Il remonta sa manche.

« Une certaine marque ? »

Il y avait en effet un dessin sur l'avant-bras de Geralt. Une tête de mort enlacée par un serpent. N'importe quelle personne qui ne connaissait pas le frère d'Eadric aurait pris ses jambes à son cou en voyant un tel symbole.

Eadric, lui, savait que Geralt était trop mauvais, dans n'importe quel domaine pour même pouvoir prétendre au rang de disciple de Celui-Dont-On-Ne-Doit-Pas-Prononcer-Le-Nom. 

Sortant sa baguette avant que son frère ne s'en rende compte, Eadric s'écria :

« Aguamenti ! »

Un jet d'eau jaillit de sa baguette noire et vint éclabousser le bras de son frère. Lorsque l'eau disparut, la marque dégoulinait, ne ressemblant plus à présent qu'à une simple masse d'encre.

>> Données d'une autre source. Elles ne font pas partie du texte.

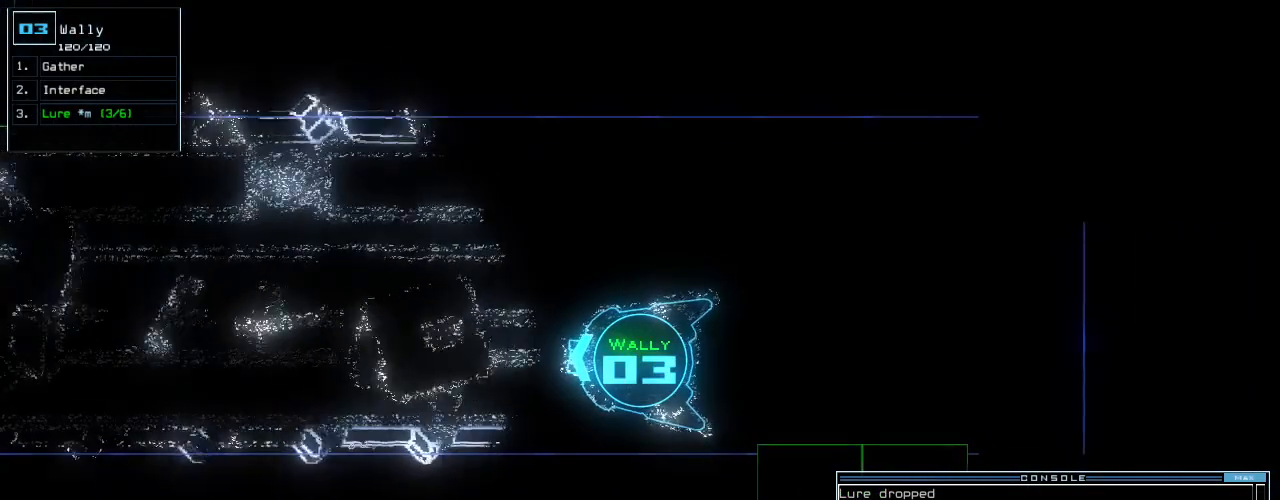
{"keys": ["down", "return"], "events": [[375, "return", "down"]]}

Eadric éclata d'un rire franc, mais douloureux, à cause de l'impact encore vif de la frappe de son grand frère.

« Un tatouage à l'eau... putain, t'es pitoyable, Geralt, pitoyable. Il ne serait pas très content d'apprendre que certains se font passer pour certains de ses fidèles, je me trompe ? »

Le visage de son grand frère avait pris une couleur rouge, ce qui ne faisait qu'accentuer l'hilarité d'Eadric. Il s'approcha un peu plus près de lui et marmonna entre ses dents :

« Ce n'est qu'une question de temps avant qu'elle ne soit permanente. J'étais revenu pour toi, Eadric. Mais je me suis trompé. »

Et après lui avoir adressé un dernier coup de pied au niveau de l'estomac, il transplana dans un craquement et disparut.